North Carolina Gov. Roy Cooper signed a bill into law on Friday that will make sports betting legal at two Native American casinos in the state.
The legislation, which does not include mobile wagering, only applies to two venues operated by the Eastern Band of Cherokee Indians in the western, mountainous portion of the state.
Few Restrictions in Tribal Betting Bill
The bill is relatively straightforward, with few other restrictions or regulations, allowing the tribe to determine for itself how it would like to implement sports betting. Bettors will be allowed to wager on any sporting event the operator wishes to offer, with no restriction on in-state collegiate teams or events.
Outside of the tribe itself, the biggest winner of the bill will likely be Caesars, which operates the two casinos. Currently, the casinos offer slot machines, table games, and poker.
Iowa Betting Likely to Start This Summer
Gamblers in Iowa are closer to being able to bet on sports as well, as the Iowa Racing and Gaming Commission is expected to approve Aug. 15 as a start day for wagering in the state. That’s assuming that the commission decided to approve the proposed rules and regulations for the industry in a Tuesday meeting in West Des Moines.
According to reporting by The Gazette, 18 of the 19 casinos in Iowa have applied for sports wagering licenses. The report cited Iowa Racing and Gaming Commission administrator Brian Ohorilko as saying that the Casino Queen Marquette was the only operator who had yet to apply, but that it too was expected to seek a license.
DC Bars Seek Regulatory Clarity
The coming sports betting market in Washington, D.C. will have three types of operators: the D.C. lottery itself, large sportsbooks at venues like major arenas in the city, and smaller establishments like bars and restaurants.
So far, the D.C. Lottery hasn’t established regulations for exactly what sports betting might look like at the individual bar or restaurant level. But that hasn’t stopped at least three bars – Duffy’s Irish Pub, The Brig, and Wet Dog Tavern – from applying for a new liquor license that is a necessary prerequisite for any other licensing that may be needed.

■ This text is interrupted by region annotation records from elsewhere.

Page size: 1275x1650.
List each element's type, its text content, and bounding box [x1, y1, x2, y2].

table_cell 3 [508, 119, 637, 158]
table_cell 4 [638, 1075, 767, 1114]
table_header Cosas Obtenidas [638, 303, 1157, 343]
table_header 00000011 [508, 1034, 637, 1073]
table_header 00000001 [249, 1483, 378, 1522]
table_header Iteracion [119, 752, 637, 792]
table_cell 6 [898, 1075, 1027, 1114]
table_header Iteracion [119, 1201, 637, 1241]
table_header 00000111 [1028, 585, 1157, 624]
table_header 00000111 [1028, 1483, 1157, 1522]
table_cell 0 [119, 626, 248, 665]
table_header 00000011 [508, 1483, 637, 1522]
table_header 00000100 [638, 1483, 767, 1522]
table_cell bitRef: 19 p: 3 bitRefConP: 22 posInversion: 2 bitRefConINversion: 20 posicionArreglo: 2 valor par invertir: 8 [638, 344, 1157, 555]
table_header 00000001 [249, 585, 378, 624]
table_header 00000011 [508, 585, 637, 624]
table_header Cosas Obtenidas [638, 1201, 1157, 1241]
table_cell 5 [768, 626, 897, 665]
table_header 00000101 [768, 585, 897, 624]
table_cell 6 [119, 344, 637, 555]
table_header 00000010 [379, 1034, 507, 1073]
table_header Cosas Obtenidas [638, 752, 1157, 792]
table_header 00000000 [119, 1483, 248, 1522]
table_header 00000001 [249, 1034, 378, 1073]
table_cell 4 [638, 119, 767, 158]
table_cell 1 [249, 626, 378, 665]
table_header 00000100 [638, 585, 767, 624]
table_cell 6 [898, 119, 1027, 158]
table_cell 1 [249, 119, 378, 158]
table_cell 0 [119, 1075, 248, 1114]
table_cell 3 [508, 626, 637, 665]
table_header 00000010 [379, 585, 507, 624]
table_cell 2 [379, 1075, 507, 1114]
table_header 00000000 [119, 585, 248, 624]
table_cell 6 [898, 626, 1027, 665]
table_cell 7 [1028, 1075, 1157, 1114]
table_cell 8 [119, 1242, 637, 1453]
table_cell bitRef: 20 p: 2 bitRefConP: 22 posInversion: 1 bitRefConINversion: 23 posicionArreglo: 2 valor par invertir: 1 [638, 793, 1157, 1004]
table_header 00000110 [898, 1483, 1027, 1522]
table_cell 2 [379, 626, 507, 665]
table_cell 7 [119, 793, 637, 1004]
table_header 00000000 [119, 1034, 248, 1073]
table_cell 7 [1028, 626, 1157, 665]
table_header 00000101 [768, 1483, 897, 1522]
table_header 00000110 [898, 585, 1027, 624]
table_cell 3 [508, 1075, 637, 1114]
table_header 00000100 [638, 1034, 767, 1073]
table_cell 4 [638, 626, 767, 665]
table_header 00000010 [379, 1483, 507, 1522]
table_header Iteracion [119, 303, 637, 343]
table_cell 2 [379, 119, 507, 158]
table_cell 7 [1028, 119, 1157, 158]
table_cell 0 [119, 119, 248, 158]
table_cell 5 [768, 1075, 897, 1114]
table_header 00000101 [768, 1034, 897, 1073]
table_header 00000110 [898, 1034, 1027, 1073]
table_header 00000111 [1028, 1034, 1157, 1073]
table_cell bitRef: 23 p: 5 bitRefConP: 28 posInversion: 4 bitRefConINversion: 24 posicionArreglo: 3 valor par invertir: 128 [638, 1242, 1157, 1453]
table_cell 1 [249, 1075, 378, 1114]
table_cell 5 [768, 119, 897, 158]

Unfortunately, bars throughout the district are finding it difficult to navigate the process, as the D.C. Lottery hasn’t yet laid out what the small venue betting market will look like. Nobody knows how many licenses will be awarded, for instance, or if bars and restaurants will be able to band together to share expenses – something a coalition of bars known as Bet D.C. has been lobbying for.
“The concept of having the network of bars together and the terms and the commercial agreements, those are very far along,” lawyer Jeff Ifrah, who leads Bet D.C., told wtop.com. “The current problem is that there’s a lot of contingencies around what the regulations are going to look like, and there’s been no guidance on that from the lottery.”
Baker: MA Betting Unlikely Before 2020
Massachusetts is among the many states that has already seen legislation introduced to legalize sports betting, but which hasn’t seen the movement towards passage that proponents had hoped for.
On the Greg Hill Show, a morning talk show on sports radio network WEEI, Massachusetts Gov. Charlie Baker said that he still expects wagering to come to the state, but that it’s unlikely to happen in 2019.
“It was my hope that we would get this done by the end of the summer so that it would be open and available here in Massachusetts for the football season in the fall,” Baker said. “But I have a feeling it’s going to slide into the next calendar year. I certainly hope we get this done by the end of…June of 2020, but I would like to have seen it done sooner to tell you the truth.”